Problem statement ▸
Your task is to retype each line of the data below exactly.

Data section ▸
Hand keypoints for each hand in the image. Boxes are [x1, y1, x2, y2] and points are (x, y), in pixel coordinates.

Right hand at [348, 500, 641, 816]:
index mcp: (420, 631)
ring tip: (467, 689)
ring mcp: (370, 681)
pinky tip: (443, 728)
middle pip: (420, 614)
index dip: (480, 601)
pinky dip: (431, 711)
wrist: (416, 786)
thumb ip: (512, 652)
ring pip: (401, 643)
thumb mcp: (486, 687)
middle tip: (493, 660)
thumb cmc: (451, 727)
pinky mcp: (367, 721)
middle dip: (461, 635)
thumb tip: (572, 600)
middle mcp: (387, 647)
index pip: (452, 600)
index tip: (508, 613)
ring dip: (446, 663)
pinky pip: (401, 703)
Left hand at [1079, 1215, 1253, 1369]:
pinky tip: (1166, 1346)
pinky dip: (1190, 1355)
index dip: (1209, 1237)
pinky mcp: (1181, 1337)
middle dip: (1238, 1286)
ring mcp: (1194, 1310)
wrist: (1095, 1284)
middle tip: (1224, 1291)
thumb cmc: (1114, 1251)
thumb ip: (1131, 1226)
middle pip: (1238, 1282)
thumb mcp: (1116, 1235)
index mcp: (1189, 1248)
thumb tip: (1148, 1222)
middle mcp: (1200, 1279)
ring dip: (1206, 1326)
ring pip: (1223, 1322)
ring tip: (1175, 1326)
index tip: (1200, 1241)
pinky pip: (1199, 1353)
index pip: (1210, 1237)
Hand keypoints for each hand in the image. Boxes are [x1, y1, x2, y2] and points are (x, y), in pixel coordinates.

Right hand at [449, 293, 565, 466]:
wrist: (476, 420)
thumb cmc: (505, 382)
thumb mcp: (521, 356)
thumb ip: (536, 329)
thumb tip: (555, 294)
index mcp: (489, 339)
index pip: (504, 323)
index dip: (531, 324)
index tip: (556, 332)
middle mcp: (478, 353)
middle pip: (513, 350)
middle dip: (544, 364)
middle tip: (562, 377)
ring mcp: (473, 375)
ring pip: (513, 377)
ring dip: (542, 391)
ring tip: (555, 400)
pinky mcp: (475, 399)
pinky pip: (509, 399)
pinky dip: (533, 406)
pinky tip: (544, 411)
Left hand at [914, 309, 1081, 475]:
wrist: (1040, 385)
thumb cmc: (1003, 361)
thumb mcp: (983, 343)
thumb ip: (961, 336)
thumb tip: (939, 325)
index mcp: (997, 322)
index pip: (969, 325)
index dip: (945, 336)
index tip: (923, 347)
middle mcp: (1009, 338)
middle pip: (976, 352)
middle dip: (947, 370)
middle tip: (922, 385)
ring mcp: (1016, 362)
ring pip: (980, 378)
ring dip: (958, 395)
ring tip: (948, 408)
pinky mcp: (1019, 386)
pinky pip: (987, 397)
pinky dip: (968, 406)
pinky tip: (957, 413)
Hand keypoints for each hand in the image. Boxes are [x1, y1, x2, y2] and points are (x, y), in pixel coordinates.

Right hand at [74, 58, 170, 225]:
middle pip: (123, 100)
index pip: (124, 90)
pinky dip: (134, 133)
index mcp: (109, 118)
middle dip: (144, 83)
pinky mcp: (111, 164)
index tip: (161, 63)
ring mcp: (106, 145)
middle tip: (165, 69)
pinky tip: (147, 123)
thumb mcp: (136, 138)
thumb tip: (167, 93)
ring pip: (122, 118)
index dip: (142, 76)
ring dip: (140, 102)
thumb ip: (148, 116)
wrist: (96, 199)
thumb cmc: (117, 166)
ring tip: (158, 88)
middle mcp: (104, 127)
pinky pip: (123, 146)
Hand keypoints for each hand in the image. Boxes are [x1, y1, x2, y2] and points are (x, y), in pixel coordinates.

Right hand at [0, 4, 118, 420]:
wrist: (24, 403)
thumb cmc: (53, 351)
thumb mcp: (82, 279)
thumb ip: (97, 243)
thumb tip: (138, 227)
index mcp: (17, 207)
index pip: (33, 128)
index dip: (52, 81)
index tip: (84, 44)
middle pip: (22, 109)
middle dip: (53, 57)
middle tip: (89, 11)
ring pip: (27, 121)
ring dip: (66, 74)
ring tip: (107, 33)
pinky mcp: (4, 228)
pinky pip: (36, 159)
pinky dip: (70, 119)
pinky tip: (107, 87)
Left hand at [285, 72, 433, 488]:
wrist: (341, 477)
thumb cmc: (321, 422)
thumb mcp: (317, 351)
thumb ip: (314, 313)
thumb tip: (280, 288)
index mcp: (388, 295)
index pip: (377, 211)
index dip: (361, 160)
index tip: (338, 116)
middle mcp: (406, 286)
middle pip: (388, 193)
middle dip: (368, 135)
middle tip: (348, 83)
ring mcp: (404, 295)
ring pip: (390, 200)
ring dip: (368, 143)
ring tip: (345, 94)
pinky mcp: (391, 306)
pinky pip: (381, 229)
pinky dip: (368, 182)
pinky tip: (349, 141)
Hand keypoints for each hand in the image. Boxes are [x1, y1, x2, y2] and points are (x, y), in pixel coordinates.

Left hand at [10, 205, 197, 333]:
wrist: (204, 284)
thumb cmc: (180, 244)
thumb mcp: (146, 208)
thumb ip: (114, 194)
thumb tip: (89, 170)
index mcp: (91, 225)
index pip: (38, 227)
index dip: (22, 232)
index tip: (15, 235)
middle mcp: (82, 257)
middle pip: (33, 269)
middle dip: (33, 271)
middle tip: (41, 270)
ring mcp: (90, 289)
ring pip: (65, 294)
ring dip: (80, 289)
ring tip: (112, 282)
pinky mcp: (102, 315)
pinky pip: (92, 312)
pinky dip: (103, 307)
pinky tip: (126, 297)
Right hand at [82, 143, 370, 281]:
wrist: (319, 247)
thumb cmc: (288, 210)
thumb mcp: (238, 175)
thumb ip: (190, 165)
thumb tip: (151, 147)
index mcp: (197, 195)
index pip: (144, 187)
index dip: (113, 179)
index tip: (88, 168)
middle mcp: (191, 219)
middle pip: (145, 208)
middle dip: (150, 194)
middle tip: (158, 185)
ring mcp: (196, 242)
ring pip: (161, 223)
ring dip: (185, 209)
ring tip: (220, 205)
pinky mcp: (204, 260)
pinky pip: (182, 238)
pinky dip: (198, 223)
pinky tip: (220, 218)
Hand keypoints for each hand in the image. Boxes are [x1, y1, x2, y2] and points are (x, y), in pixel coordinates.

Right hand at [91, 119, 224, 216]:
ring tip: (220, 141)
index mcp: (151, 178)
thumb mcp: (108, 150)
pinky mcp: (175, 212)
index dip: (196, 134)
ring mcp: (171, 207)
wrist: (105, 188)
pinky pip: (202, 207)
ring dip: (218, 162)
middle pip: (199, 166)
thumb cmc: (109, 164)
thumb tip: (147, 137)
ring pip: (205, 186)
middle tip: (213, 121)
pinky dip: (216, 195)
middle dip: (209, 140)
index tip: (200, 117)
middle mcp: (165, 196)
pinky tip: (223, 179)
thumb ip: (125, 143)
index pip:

Output of the task ▸
Hand keypoints for each hand in the image. Boxes are [x1, y1, x2, y2] and points are (x, y), in pixel coordinates.

Right hand at [348, 500, 641, 816]:
index mcp: (420, 631)
ring tip: (467, 689)
ring mcp: (370, 681)
pinky tip: (443, 728)
middle pip: (420, 614)
index dip: (480, 601)
pinky dip: (431, 711)
wrist: (416, 786)
thumb ip: (512, 652)
ring pip: (401, 643)
thumb mcp: (486, 687)
middle tip: (493, 660)
thumb cmc: (451, 727)
pinky mcp: (367, 721)
middle dip: (461, 635)
thumb tip: (572, 600)
middle mcp: (387, 647)
index pip: (452, 600)
index tip: (508, 613)
ring dip: (446, 663)
pinky pip: (401, 703)
Left hand at [1079, 1215, 1253, 1369]:
pinky tip: (1166, 1346)
pinky dip: (1190, 1355)
index dip: (1209, 1237)
pinky mcp: (1181, 1337)
middle dip: (1238, 1286)
ring mcp: (1194, 1310)
wrist: (1095, 1284)
middle tip: (1224, 1291)
thumb cmc: (1114, 1251)
thumb ip: (1131, 1226)
middle pip: (1238, 1282)
thumb mcp: (1116, 1235)
index mcp: (1189, 1248)
thumb tip: (1148, 1222)
middle mcp: (1200, 1279)
ring dip: (1206, 1326)
ring pip: (1223, 1322)
ring tip: (1175, 1326)
index tip: (1200, 1241)
pinky pip: (1199, 1353)
index pip: (1210, 1237)
Hand keypoints for each hand in the image. Boxes are [x1, y1, x2, y2] and points are (x, y), in pixel coordinates.

Right hand at [449, 293, 565, 466]:
wrist: (476, 420)
thumb cmc: (505, 382)
thumb mcp: (521, 356)
thumb ip: (536, 329)
thumb tip: (555, 294)
index mcp: (489, 339)
index pip: (504, 323)
index dip: (531, 324)
index tip: (556, 332)
middle mcp: (478, 353)
middle pip: (513, 350)
middle dip: (544, 364)
middle tip: (562, 377)
ring mcp: (473, 375)
ring pip: (513, 377)
ring dip: (542, 391)
ring tip: (555, 400)
pinky mcp: (475, 399)
pinky pip: (509, 399)
pinky dip: (533, 406)
pinky tip: (544, 411)
Left hand at [914, 309, 1081, 475]:
wrist: (1040, 385)
thumb cmc: (1003, 361)
thumb mcp: (983, 343)
thumb ip: (961, 336)
thumb tip: (939, 325)
index mcp: (997, 322)
index pip: (969, 325)
index dip: (945, 336)
index tip: (923, 347)
middle mcp: (1009, 338)
middle pip: (976, 352)
middle dip: (947, 370)
middle tip: (922, 385)
ring mcp: (1016, 362)
ring pip: (980, 378)
ring dip: (958, 395)
ring tip: (948, 408)
pinky mcp: (1019, 386)
pinky pip: (987, 397)
pinky dip: (968, 406)
pinky tip: (957, 413)
Hand keypoints for each hand in the image. Boxes are [x1, y1, x2, y2] and points are (x, y), in pixel coordinates.

Right hand at [74, 58, 170, 225]:
middle pip: (123, 100)
index pip: (124, 90)
pinky dip: (134, 133)
index mcp: (109, 118)
middle dip: (144, 83)
pinky mcp: (111, 164)
index tip: (161, 63)
ring mcp: (106, 145)
middle tip: (165, 69)
pinky tip: (147, 123)
thumb mcp: (136, 138)
thumb tip: (167, 93)
ring pip: (122, 118)
index dip: (142, 76)
ring dip: (140, 102)
thumb ip: (148, 116)
wrist: (96, 199)
thumb cmc: (117, 166)
ring tip: (158, 88)
middle mcp: (104, 127)
pinky pip: (123, 146)
Hand keypoints for each hand in the image. Boxes are [x1, y1, x2, y2] and points are (x, y), in pixel coordinates.

Right hand at [0, 4, 118, 420]:
wrist: (24, 403)
thumb cmc: (53, 351)
thumb mcp: (82, 279)
thumb ip: (97, 243)
thumb tip: (138, 227)
index mcp: (17, 207)
index pip: (33, 128)
index dip: (52, 81)
index tip: (84, 44)
middle pip: (22, 109)
middle dip: (53, 57)
middle tip: (89, 11)
ring pip: (27, 121)
ring dip: (66, 74)
ring tip: (107, 33)
pinky mcp: (4, 228)
pinky pip: (36, 159)
pinky dip: (70, 119)
pinky tip: (107, 87)
Left hand at [285, 72, 433, 488]:
wrist: (341, 477)
thumb cmc: (321, 422)
thumb mcp: (317, 351)
thumb ip: (314, 313)
thumb tip: (280, 288)
index mcp: (388, 295)
index pip: (377, 211)
index dip: (361, 160)
index tip: (338, 116)
middle mcp: (406, 286)
middle pip: (388, 193)
middle dip: (368, 135)
middle tip: (348, 83)
ring mcp: (404, 295)
ring pip: (390, 200)
ring dip: (368, 143)
ring tip: (345, 94)
pinky mcp: (391, 306)
pinky pip: (381, 229)
pinky dip: (368, 182)
pinky tip: (349, 141)
Hand keypoints for each hand in the image. Boxes are [x1, y1, x2, y2] and points are (x, y), in pixel coordinates.

Left hand at [10, 205, 197, 333]:
wrist: (204, 284)
thumb cmc: (180, 244)
thumb mcp: (146, 208)
thumb ip: (114, 194)
thumb tip: (89, 170)
index mcp: (91, 225)
index pip: (38, 227)
index dip: (22, 232)
index tip: (15, 235)
middle mcp: (82, 257)
middle pip: (33, 269)
middle dip: (33, 271)
middle tip: (41, 270)
ring mcp: (90, 289)
ring pip: (65, 294)
ring dip: (80, 289)
ring tip: (112, 282)
pinky mcp: (102, 315)
pinky pip: (92, 312)
pinky dip: (103, 307)
pinky tip: (126, 297)
Right hand at [82, 143, 370, 281]:
wrist: (319, 247)
thumb cmc: (288, 210)
thumb mcp: (238, 175)
thumb ip: (190, 165)
thumb tip: (151, 147)
index mcp: (197, 195)
index pip: (144, 187)
index dip: (113, 179)
index tip: (88, 168)
middle mcp: (191, 219)
middle pip: (145, 208)
middle dip: (150, 194)
middle tip: (158, 185)
ring mcp: (196, 242)
ring pip: (161, 223)
ring dip: (185, 209)
ring tip: (220, 205)
pinky mcp: (204, 260)
pinky pip: (182, 238)
pinky dip: (198, 223)
pinky tip: (220, 218)
Hand keypoints for each hand in the image. Boxes are [x1, y1, x2, y2] and points are (x, y), in pixel coordinates.

Right hand at [91, 119, 224, 216]:
ring tip: (220, 141)
index mcp: (151, 178)
thumb mcp: (108, 150)
pinky mcp: (175, 212)
index dip: (196, 134)
ring mcp: (171, 207)
wrist: (105, 188)
pinky pip: (202, 207)
ring dip: (218, 162)
middle pip: (199, 166)
thumb cmc: (109, 164)
thumb tip: (147, 137)
ring pip: (205, 186)
middle tip: (213, 121)
pinky dip: (216, 195)
middle dip: (209, 140)
index tip: (200, 117)
middle mcp: (165, 196)
pinky tip: (223, 179)
thumb ip: (125, 143)
index pip:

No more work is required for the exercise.